12.01.2026
Temps de lecture : 4 min

La Malaisie et l’Indonésie bloquent Grok de Musk en raison de deepfakes explicites

Malaysia and Indonesia block Musk's Grok over explicit deepfakes

La Malaisie et l’Indonésie ont pris la décision de restreindre l’accès au chatbot d’intelligence artificielle (IA) Grok d’Elon Musk, en raison de sa capacité à créer des deepfakes à caractère sexuel explicite.

Grok, un outil disponible sur la plateforme X de Musk, permet aux utilisateurs de générer des images, mais a récemment été utilisé pour modifier des photos de personnes réelles afin de les représenter dans des tenues suggestives.

Les nations d’Asie du Sud-Est ont exprimé leurs préoccupations, indiquant que Grok pourrait être employé pour produire des images pornographiques et non consensuelles impliquant des femmes et des enfants. Ces pays sont les premiers au monde à interdire cet outil d’IA.

Parallèlement, la pression monte au Royaume-Uni pour bloquer Grok, la secrétaire à la technologie du pays ayant affirmé qu’elle soutiendrait cette initiative, ce qui a conduit Musk à accuser le gouvernement de vouloir réprimer la liberté d’expression.

Les ministères des communications de la Malaisie et de l’Indonésie ont annoncé leur action contre Grok dans des déclarations distinctes au cours du week-end. La Commission malaisienne des communications et du multimédia a déclaré dimanche avoir émis des avis à X plus tôt dans l’année pour demander des mesures plus strictes après avoir constaté un « abus répété » de Grok pour générer du contenu nuisible.

Cependant, dans sa réponse, X a échoué à traiter les risques inhérents à la conception de sa plateforme, se concentrant principalement sur le processus de signalement pour les utilisateurs, selon le régulateur.

La Commission a ajouté que Grok sera bloqué jusqu’à ce que des mesures de sécurité efficaces soient mises en place et a exhorté le public à signaler tout contenu nuisible en ligne.

Utiliser Grok pour créer du contenu sexuellement explicite constitue une violation des droits humains, de la dignité et de la sécurité en ligne, a déclaré Meutya Hafid, la ministre indonésienne des communications et des affaires numériques, dans un post sur Instagram.

Le ministère a également demandé à X de Musk de fournir des clarifications sur l’utilisation de Grok.

Les autorités indonésiennes ont intensifié leur lutte contre d’autres sources en ligne de matériel pornographique ces dernières années, avec des plateformes telles que OnlyFans et Pornhub déjà interdites dans le pays.

Des utilisateurs indonésiens de X ayant découvert leurs photos manipulées sur la plateforme ont exprimé leur colère face à cette situation.
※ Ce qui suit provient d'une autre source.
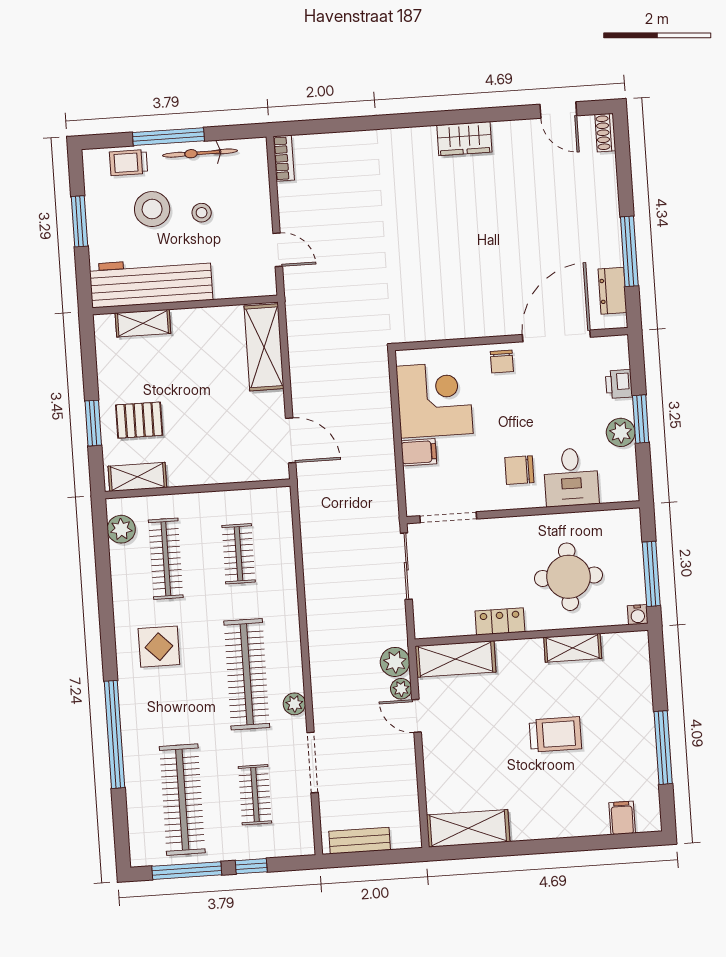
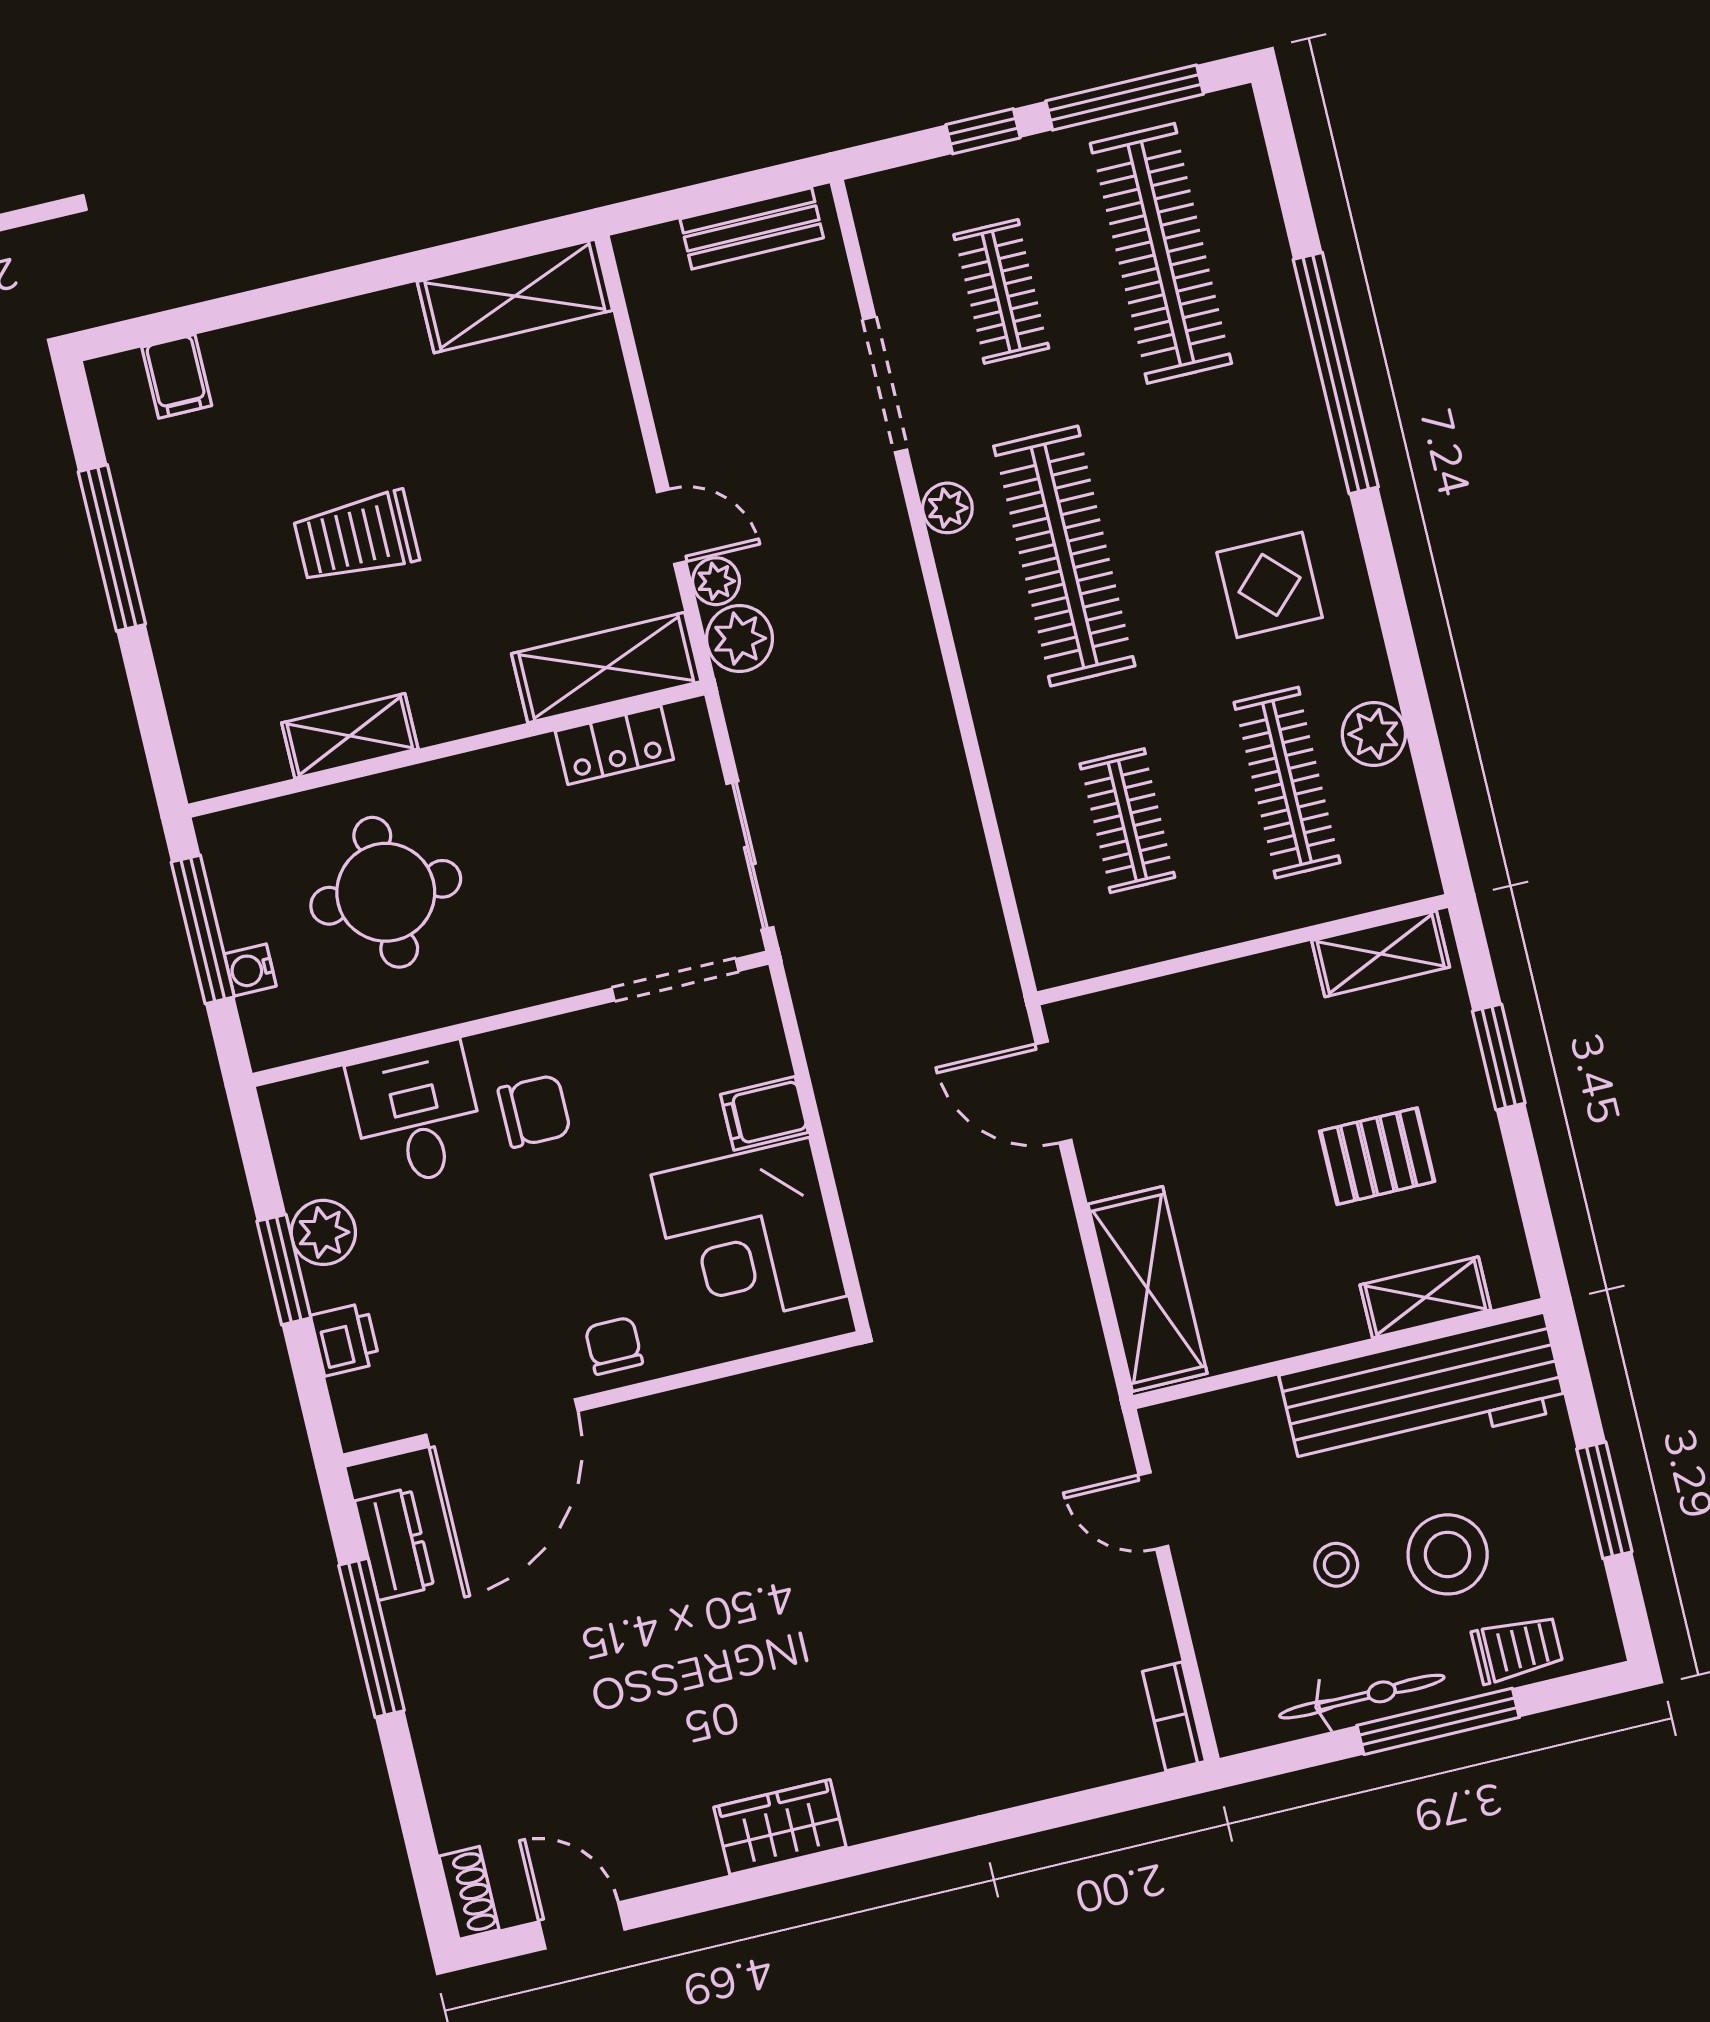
pallet: (139, 420) -> (1377, 1156), moved
plant: (121, 529) -> (1374, 734), moved
water cooler: (638, 615) -> (250, 970), moved, turned -90
locker: (500, 621) -> (614, 745), moved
Kirana Ayuningtyas, une utilisatrice de fauteuil roulant qui partage en ligne ses expériences quotidiennes, a remarqué qu’un inconnu avait commenté sa photo en demandant à Grok de la représenter en bikini.

Ayuningtyas a déclaré qu’elle avait modifié ses paramètres de confidentialité et contacté la plateforme pour faire retirer l’image afin d’empêcher les utilisateurs de modifier ses photos.

« Malheureusement, rien de tout cela n’a vraiment fonctionné », a-t-elle ajouté, en exprimant sa difficulté à savoir si quelqu’un conservait les images.

Elle a demandé à ses amis de signaler les comptes qui publiaient ses images falsifiées, mais cette action a encore permis à plus de personnes de voir les photos modifiées, ce qui est très embarrassant pour elle.

La BBC a contacté la plateforme Grok pour obtenir un commentaire.

L’utilisation de Grok pour générer des images sexualisées a été condamnée par des dirigeants du monde entier, y compris le Premier ministre britannique Keir Starmer, qui l’a qualifiée de « honteuse » et de « dégoûtante ».

La secrétaire à la technologie du pays, Liz Kendall, a également affirmé qu’elle soutiendrait le régulateur Ofcom s’il bloquait l’accès au Royaume-Uni au site de médias sociaux X d’Elon Musk pour non-respect des lois sur la sécurité en ligne.

Elle a déclaré que la loi britannique sur la sécurité en ligne « inclut le pouvoir de bloquer l’accès à des services au Royaume-Uni, s’ils refusent de se conformer à la législation britannique » et que « si Ofcom décide d’utiliser ces pouvoirs, ils auront notre plein soutien ».